Task set>
a - List every LINQ method that the code in the LINQ text calls, each named once.
b - Copy the LINQ text from "var sharedIds = ListA.Intersect(bIDs);" up to and including "also in bIDs.".
c - Answer these questions from the LINQ text:
(i) Which property of MyObject holds the values compared against the longs in ListA?
(ii) In the example where A = {1, 2, 3} and B = {1, 2}, what does A.Except(B) give?
(iii) According to the text, what is A.Except(B) called in set theory?

Reading text>
LINQ Query To Select Between Unlike Generic Lists

I have two generic lists where I want to run a couple of Linq queries to find out:
Are any of lists A items found in list B
Are all of lists A items found in list B
Here are the lists:
var ListA = new List<long>()
var ListB = new List<MyObject>()
MyObject is defined as:
public class MyObject
{
public long ItemId { get; set; }
// ... Other stuff...
}
I am trying to determine two things (two queries): 1. Do any of the longs in ListA match any of the MyObject.ItemId in ListB? And 2. Can all of the longs in ListA be found in ListB?
ListA and ListB can be different lengths. For number 2, I would need all of ListA's items found in ListB, but not vice-versa. I hope this makes sense.
Thanks,
-Scott
First, you only care about the ItemIds in ListB, so:
var bIDs = ListB.Select(x => x.ItemId);
To answer the first part of your question, I would approach this by finding the intersection of the two lists (the set of all items they share). If it has at least one element in it, then there is overlap between the two.
var sharedIds = ListA.Intersect(bIDs);
if (sharedIds.Any())
// list A contains at least one ItemID which ListB contains
As for the second part, you want to see if list A is a subset of list B. Searching for this, Stack Overflow presents a clean solution:
if (!ListA.Except(bIDs).Any())
// yes, list A is a subset of list B
This snippet works because ListA.Except(bIDs) finds the elements that ListA has that bIDs doesn't. If this is empty, then ListA doesn't contain anything that bIDs doesn't. Thus, everything that is in ListA is also in bIDs.
Here's an example: A = {1, 2}; B = {1, 2, 3}. A is a subset of B. A.Except(B) gives you an empty set - B has both 1 and 2, so can't be in the resulting list, and there isn't anything left in B. So when A is a subset of B, A.Except(B).Any() gives false, as there are no elements in the result; so we obviously negate it if we want to handle that case.
For completeness, if we swap A and B round such that A is not a subset of B: A = {1, 2, 3}; B = {1, 2}, then A.Except(B) gives {3}. It can't contain 1 or 2, because B contains 1 and 2. But B doesn't contain 3, so A.Except(B) can contain it. As {3} contains one element, it isn't empty, so A.Except(B).Any() is true. Negated, it is false if A is not a subset of B.
My explanation is a little terse; if you want to look things up further (and I recommend you do - a little set theory can go a long way), A.Except(B) is LINQ's name for the set difference, or relative set complement. Wikibooks has a decent introduction to set theory if you are so inclined.
var value1 =
(
from itemA in ListA
where ListB.Any(itemB => itemB.ItemID == itemA)

Data to examine>
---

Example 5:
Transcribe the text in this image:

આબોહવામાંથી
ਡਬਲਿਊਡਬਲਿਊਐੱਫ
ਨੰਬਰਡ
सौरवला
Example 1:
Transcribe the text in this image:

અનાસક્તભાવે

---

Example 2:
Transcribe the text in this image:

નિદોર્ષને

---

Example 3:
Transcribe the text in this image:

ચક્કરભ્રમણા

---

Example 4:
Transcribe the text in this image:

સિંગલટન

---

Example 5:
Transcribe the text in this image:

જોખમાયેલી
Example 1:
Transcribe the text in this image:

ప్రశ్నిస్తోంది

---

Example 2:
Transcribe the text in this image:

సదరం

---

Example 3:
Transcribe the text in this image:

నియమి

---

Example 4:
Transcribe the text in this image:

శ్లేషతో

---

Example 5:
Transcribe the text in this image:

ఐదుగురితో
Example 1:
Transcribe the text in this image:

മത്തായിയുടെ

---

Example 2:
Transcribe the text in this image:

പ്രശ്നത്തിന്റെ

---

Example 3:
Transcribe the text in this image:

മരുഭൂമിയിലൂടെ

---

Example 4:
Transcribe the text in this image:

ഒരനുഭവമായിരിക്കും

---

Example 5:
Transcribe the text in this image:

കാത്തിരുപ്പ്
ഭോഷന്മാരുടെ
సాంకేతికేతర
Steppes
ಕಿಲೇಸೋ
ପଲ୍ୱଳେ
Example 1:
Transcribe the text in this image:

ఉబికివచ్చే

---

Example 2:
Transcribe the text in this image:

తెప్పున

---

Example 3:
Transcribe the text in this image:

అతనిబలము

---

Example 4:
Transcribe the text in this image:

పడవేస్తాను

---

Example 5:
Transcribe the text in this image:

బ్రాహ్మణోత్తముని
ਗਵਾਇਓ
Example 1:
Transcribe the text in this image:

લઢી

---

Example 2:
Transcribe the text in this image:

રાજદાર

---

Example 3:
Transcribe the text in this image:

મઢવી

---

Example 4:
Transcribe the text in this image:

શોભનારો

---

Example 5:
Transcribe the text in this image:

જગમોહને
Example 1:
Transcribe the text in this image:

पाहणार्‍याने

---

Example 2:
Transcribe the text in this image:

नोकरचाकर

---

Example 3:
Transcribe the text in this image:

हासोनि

Numbered answers>
a - Select, Intersect, Any, Except

b -
var sharedIds = ListA.Intersect(bIDs);
if (sharedIds.Any())
// list A contains at least one ItemID which ListB contains
As for the second part, you want to see if list A is a subset of list B. Searching for this, Stack Overflow presents a clean solution:
if (!ListA.Except(bIDs).Any())
// yes, list A is a subset of list B
This snippet works because ListA.Except(bIDs) finds the elements that ListA has that bIDs doesn't. If this is empty, then ListA doesn't contain anything that bIDs doesn't. Thus, everything that is in ListA is also in bIDs.

c -
(i) ItemId
(ii) {3}
(iii) The set difference, or relative set complement